Calling All Crows is just one organization in the live music scene that could benefit from the energy and idealism of AmeriCorps members. Now is the time to acknowledge both the power of music to bring people together and the power of service as a strategy to address our country's most dire and urgent challenges. It's time to fuse the two forces and AmeriCorps is poised to be a big part of the solution.

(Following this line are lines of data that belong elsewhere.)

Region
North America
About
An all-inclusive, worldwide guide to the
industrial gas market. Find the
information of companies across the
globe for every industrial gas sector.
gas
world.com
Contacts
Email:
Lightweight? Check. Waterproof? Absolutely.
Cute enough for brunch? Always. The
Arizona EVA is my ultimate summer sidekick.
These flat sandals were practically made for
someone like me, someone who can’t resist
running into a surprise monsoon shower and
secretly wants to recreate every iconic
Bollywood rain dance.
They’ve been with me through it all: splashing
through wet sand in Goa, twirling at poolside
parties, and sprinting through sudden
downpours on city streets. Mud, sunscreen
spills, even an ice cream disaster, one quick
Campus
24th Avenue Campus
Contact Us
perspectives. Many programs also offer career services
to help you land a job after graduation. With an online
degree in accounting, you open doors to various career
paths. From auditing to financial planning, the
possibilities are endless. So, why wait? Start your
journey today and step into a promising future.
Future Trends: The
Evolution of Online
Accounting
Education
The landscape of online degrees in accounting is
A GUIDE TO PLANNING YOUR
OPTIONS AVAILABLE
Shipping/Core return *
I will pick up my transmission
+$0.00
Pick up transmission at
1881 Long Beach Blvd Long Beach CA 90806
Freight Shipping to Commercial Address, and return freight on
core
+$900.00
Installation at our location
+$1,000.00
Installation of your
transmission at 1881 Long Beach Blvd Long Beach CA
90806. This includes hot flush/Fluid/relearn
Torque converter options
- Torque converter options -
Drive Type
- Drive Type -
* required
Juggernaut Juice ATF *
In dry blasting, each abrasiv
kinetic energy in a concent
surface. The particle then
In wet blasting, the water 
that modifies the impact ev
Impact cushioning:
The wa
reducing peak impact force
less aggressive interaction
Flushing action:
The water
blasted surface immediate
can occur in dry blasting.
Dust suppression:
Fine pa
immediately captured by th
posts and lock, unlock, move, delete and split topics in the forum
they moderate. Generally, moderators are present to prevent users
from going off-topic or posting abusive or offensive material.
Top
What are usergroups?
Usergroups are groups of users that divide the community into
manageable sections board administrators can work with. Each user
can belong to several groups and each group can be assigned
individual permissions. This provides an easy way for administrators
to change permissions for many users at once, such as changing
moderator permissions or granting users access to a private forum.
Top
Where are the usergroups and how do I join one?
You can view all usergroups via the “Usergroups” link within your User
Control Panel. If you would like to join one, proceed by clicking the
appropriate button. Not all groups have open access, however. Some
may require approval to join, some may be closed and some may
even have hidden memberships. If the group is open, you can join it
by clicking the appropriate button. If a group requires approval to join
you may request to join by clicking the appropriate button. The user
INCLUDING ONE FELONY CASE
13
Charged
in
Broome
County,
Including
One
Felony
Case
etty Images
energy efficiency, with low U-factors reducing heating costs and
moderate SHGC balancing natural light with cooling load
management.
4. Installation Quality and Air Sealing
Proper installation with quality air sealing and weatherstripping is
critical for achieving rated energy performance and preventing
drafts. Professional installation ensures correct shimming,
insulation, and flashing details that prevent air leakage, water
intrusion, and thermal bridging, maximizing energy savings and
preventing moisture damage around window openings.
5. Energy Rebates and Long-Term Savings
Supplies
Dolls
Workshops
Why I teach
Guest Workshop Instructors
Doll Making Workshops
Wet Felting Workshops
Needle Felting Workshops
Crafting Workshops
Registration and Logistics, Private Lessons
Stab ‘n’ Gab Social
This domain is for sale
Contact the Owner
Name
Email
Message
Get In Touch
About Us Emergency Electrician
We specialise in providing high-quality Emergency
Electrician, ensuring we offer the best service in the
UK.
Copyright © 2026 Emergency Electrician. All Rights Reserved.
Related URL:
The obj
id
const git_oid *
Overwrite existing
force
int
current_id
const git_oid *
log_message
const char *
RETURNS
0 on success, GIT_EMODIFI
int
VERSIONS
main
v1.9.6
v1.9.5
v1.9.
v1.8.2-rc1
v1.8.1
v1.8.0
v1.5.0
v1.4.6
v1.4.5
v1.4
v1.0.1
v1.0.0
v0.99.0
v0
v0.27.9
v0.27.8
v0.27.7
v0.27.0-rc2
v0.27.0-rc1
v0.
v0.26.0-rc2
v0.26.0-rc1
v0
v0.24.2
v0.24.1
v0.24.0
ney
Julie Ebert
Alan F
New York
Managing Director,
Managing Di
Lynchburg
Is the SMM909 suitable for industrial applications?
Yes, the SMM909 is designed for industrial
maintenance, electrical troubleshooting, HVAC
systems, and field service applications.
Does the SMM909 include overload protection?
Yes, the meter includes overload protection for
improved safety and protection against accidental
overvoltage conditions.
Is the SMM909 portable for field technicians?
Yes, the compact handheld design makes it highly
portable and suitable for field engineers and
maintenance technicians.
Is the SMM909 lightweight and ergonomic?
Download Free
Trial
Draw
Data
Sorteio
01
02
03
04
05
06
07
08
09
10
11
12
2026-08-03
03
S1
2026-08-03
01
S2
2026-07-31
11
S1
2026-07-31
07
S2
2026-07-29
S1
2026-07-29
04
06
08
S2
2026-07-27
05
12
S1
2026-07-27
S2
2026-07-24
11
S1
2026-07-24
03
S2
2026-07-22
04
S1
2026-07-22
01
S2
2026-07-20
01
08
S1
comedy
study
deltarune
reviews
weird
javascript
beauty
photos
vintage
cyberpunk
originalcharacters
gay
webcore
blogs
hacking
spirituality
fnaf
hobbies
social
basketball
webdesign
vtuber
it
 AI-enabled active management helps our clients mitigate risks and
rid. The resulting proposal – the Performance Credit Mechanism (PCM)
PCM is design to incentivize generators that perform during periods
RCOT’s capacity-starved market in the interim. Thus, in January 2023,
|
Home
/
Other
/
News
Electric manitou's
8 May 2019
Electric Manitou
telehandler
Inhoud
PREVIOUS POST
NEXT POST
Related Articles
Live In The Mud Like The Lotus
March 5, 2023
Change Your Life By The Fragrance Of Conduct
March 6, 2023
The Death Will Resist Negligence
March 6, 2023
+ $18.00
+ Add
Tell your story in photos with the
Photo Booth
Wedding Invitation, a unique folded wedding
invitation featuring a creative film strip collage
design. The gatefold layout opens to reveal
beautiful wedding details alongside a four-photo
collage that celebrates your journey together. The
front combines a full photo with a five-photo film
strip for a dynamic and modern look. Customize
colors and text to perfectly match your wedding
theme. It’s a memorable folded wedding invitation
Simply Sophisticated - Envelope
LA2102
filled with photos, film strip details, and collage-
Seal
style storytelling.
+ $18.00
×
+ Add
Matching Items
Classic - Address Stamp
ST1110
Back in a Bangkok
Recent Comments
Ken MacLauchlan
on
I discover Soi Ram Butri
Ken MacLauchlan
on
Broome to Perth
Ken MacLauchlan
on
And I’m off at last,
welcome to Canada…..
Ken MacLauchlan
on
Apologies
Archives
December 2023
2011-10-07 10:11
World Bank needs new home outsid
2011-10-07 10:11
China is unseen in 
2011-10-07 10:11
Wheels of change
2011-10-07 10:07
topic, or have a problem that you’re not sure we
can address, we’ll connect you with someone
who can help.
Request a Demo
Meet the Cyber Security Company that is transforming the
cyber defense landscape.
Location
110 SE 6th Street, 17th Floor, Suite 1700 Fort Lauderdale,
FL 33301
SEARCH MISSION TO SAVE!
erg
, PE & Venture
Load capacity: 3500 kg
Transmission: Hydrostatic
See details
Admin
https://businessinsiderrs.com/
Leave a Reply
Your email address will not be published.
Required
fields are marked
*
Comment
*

A successful demonstration of this fusion is the inaugural class of MusicianCorps Fellows, which recently completed their national training camp in preparation for a full year of service in schools, neighborhoods and hospitals. Music National Service founder Kiff Gallagher, who served on the Clinton White House team charged with creating AmeriCorps in 1993, provides an inspiring example of what's possible when we think critically about ways to best leverage music to meet civic goals.

Under unprecedented presidential leadership on the issue, it's clear that the music industry is (finally) looking for its place in the service movement. In the spirit of Woodstock 40 years ago, tremendous pockets of energy and enthusiasm for volunteerism have been popping up around clubs, theatres, and amphitheatres from coast to coast. There is no time to waste for like-minded artists, nonprofits, and corporate sponsors to unite in common cause and develop a single strategy for mobilizing musicians and their fans through service.

This week, more than 90 prime time television programs will highlight volunteering as part of iParticipate, an initiative of the Entertainment Industry Foundation. What a powerful message we could send if more than 90 musicians highlighted volunteering by serving alongside their fans over the course of one week in 2010. Consider our impact. Consider our potential.